Fabio Scotoni <[email protected]> wrote:
> As far as I can tell, all of the calls to memset(3) in
> lib/libc/crypt/arc4random.c are intended to wipe memory to avoid having
> the randomly generated data in memory twice, so it would seem good
> practice to use explicit_bzero(3) to avoid this being optimized out.
please clarify under what rules would those memset's be optimized out
> Index: lib/libc/crypt/arc4random.c
> ===================================================================
> RCS file: /cvs/src/lib/libc/crypt/arc4random.c,v
> retrieving revision 1.55
> diff -u -p -r1.55 arc4random.c
> --- lib/libc/crypt/arc4random.c 24 Mar 2019 17:56:54 -0000 1.55
> +++ lib/libc/crypt/arc4random.c 19 Dec 2019 12:51:23 -0000
> @@ -98,7 +98,7 @@ _rs_stir(void)
>
> /* invalidate rs_buf */
> rs->rs_have = 0;
> - memset(rsx->rs_buf, 0, sizeof(rsx->rs_buf));
> + explicit_bzero(rsx->rs_buf, sizeof(rsx->rs_buf));
rsx is global scope, non-static, the compiler has no justification for
eliding a bzero since other external code has visibility on the buffer
> rs->rs_count = 1600000;
> }
> @@ -119,7 +119,7 @@ static inline void
> _rs_rekey(u_char *dat, size_t datlen)
> {
> #ifndef KEYSTREAM_ONLY
> - memset(rsx->rs_buf, 0, sizeof(rsx->rs_buf));
> + explicit_bzero(rsx->rs_buf, sizeof(rsx->rs_buf));
same here
> #endif
> /* fill rs_buf with the keystream */
> chacha_encrypt_bytes(&rsx->rs_chacha, rsx->rs_buf,
> @@ -134,7 +134,7 @@ _rs_rekey(u_char *dat, size_t datlen)
> }
> /* immediately reinit for backtracking resistance */
> _rs_init(rsx->rs_buf, KEYSZ + IVSZ);
> - memset(rsx->rs_buf, 0, KEYSZ + IVSZ);
> + explicit_bzero(rsx->rs_buf, KEYSZ + IVSZ);
same here
> rs->rs_have = sizeof(rsx->rs_buf) - KEYSZ - IVSZ;
> }
>
> @@ -152,7 +152,7 @@ _rs_random_buf(void *_buf, size_t n)

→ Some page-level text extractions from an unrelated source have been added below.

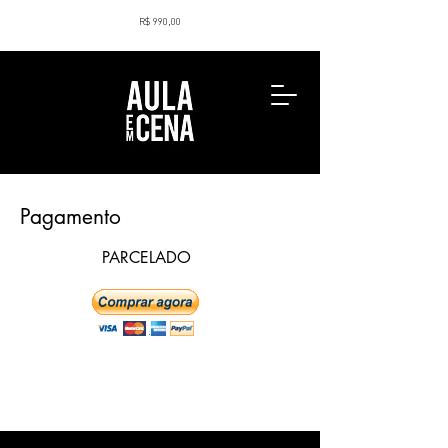
R$ 990,00
Pagamento
PARCELADO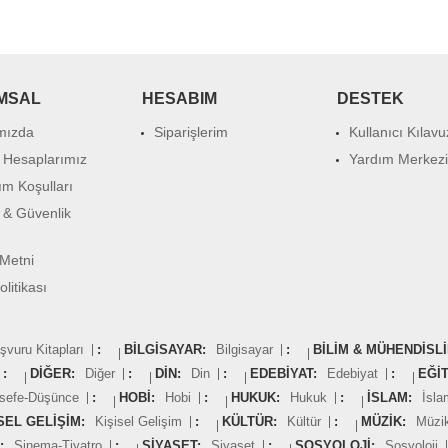
MSAL
HESABIM
DESTEK
mızda
Siparişlerim
Kullanıcı Kılav
 Hesaplarımız
Yardım Merkezi
ım Koşulları
k & Güvenlik
Metni
litikası
şvuru Kitapları
:
BILGISAYAR:
Bilgisayar
:
BILIM & MÜHENDISLI
:
DIĞER:
Diğer
:
DIN:
Din
:
EDEBIYAT:
Edebiyat
:
EĞIT
lsefe-Düşünce
:
HOBI:
Hobi
:
HUKUK:
Hukuk
:
İSLAM:
İsla
SEL GELIŞIM:
Kişisel Gelişim
:
KÜLTÜR:
Kültür
:
MÜZIK:
Müzi
:
Sinema-Tiyatro
:
SIYASET:
Siyaset
:
SOSYOLOJI:
Sosyoloji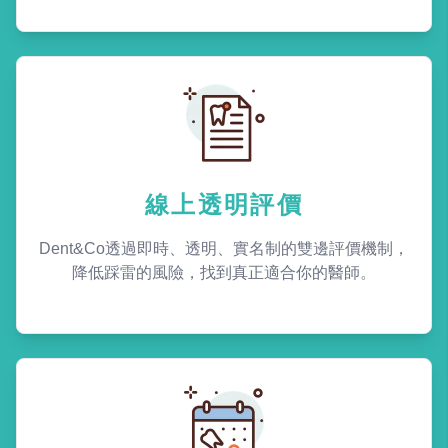
線上透明評價
Dent&Co透過即時、透明、實名制的雙邊評價機制，
降低踩雷的風險，找到真正適合你的醫師。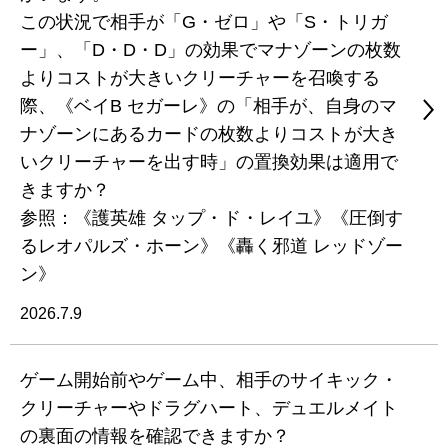
この状況で相手が「G・ゼロ」や「S・トリガ
ー」、「D・D・D」の効果でマナゾーンの枚数
よりコストが大きいクリーチャーを召喚する
際、《ベイB セガーレ》の「相手が、自身のマ
ナゾーンにあるカードの枚数よりコストが大き
いクリーチャーを出す時」の置換効果は適用で
きますか？
参照：《護英雄 タップ・ド・レイユ》《圧倒す
るレオパルズ・ホーン》《轟く邪道 レッドゾー
ン》
2026.7.9
ゲーム開始前やゲーム中、相手のサイキック・
クリーチャーやドラグハート、デュエルメイト
の裏面の情報を確認できますか？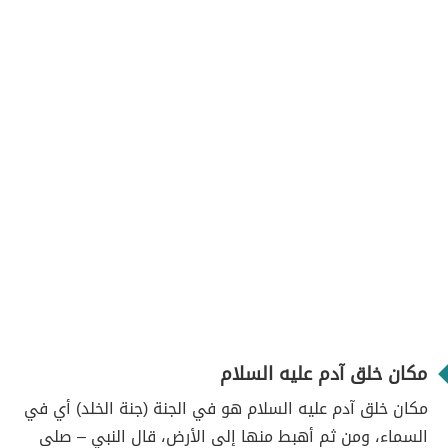
مكان خلق آدم عليه السلام
مكان خلق آدم عليه السلام هو في الجنة (جنة الخلد) أي في
السماء، ومن ثم أهبط منها إلى الأرض، قال النبي – صلى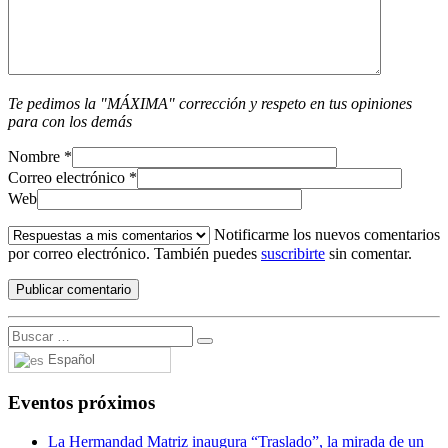
Te pedimos la "MÁXIMA" corrección y respeto en tus opiniones
para con los demás
Nombre
*
Correo electrónico
*
Web
Notificarme los nuevos comentarios
por correo electrónico. También puedes
suscribirte
sin comentar.
Español
Eventos próximos
La Hermandad Matriz inaugura “Traslado”, la mirada de un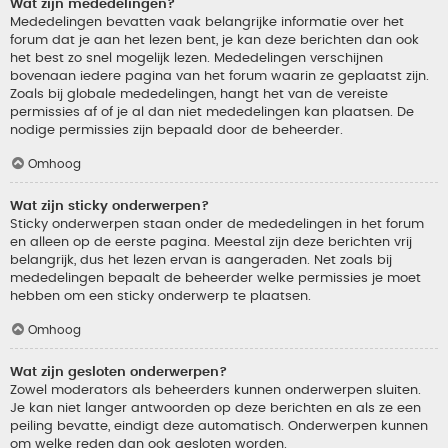
Wat zijn mededelingen?
Mededelingen bevatten vaak belangrijke informatie over het
forum dat je aan het lezen bent, je kan deze berichten dan ook
het best zo snel mogelijk lezen. Mededelingen verschijnen
bovenaan iedere pagina van het forum waarin ze geplaatst zijn.
Zoals bij globale mededelingen, hangt het van de vereiste
permissies af of je al dan niet mededelingen kan plaatsen. De
nodige permissies zijn bepaald door de beheerder.
Omhoog
Wat zijn sticky onderwerpen?
Sticky onderwerpen staan onder de mededelingen in het forum
en alleen op de eerste pagina. Meestal zijn deze berichten vrij
belangrijk, dus het lezen ervan is aangeraden. Net zoals bij
mededelingen bepaalt de beheerder welke permissies je moet
hebben om een sticky onderwerp te plaatsen.
Omhoog
Wat zijn gesloten onderwerpen?
Zowel moderators als beheerders kunnen onderwerpen sluiten.
Je kan niet langer antwoorden op deze berichten en als ze een
peiling bevatte, eindigt deze automatisch. Onderwerpen kunnen
om welke reden dan ook gesloten worden.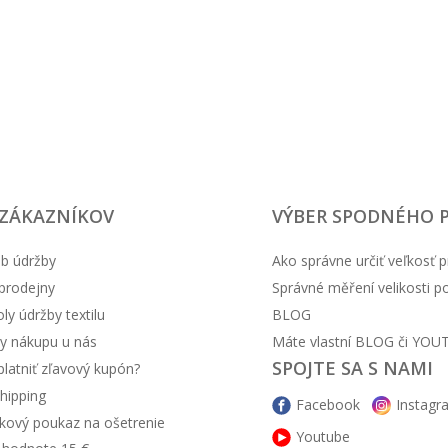
prádlem ihned po operaci.
pohodlným společníkem na
oblékání a svlékání kombi
85% bavlna, 8% elastan, 
 ZÁKAZNÍKOV
VÝBER SPODNÉHO 
b údržby
Ako správne určiť veľkosť p
prodejny
Správné měření velikosti 
y údržby textilu
BLOG
y nákupu u nás
Máte vlastní BLOG či YOU
SPOJTE SA S NAMI
latniť zľavový kupón?
hipping
Facebook
Instagr
kový poukaz na ošetrenie
Youtube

> keystream = rsx->rs_buf + sizeof(rsx->rs_buf)
> - rs->rs_have;
> memcpy(buf, keystream, m);
> - memset(keystream, 0, m);
> + explicit_bzero(keystream, m);
keystream is a piece of rsx, same argument as above
> buf += m;
> n -= m;
> rs->rs_have -= m;
> @@ -172,7 +172,7 @@ _rs_random_u32(uint32_t *val)
> _rs_rekey(NULL, 0);
> keystream = rsx->rs_buf + sizeof(rsx->rs_buf) - rs->rs_have;
> memcpy(val, keystream, sizeof(*val));
> - memset(keystream, 0, sizeof(*val));
> + explicit_bzero(keystream, sizeof(*val));
and same here
> rs->rs_have -= sizeof(*val);
> }
>
there is no voodoo involved in the "compiler deletes memset" optimization.
it only happens when it can prove there are no other viewers. this is a
clearcut case that there are other viewers. therefore we don't need the
function-call non-optimized overhead of explicit_bzero.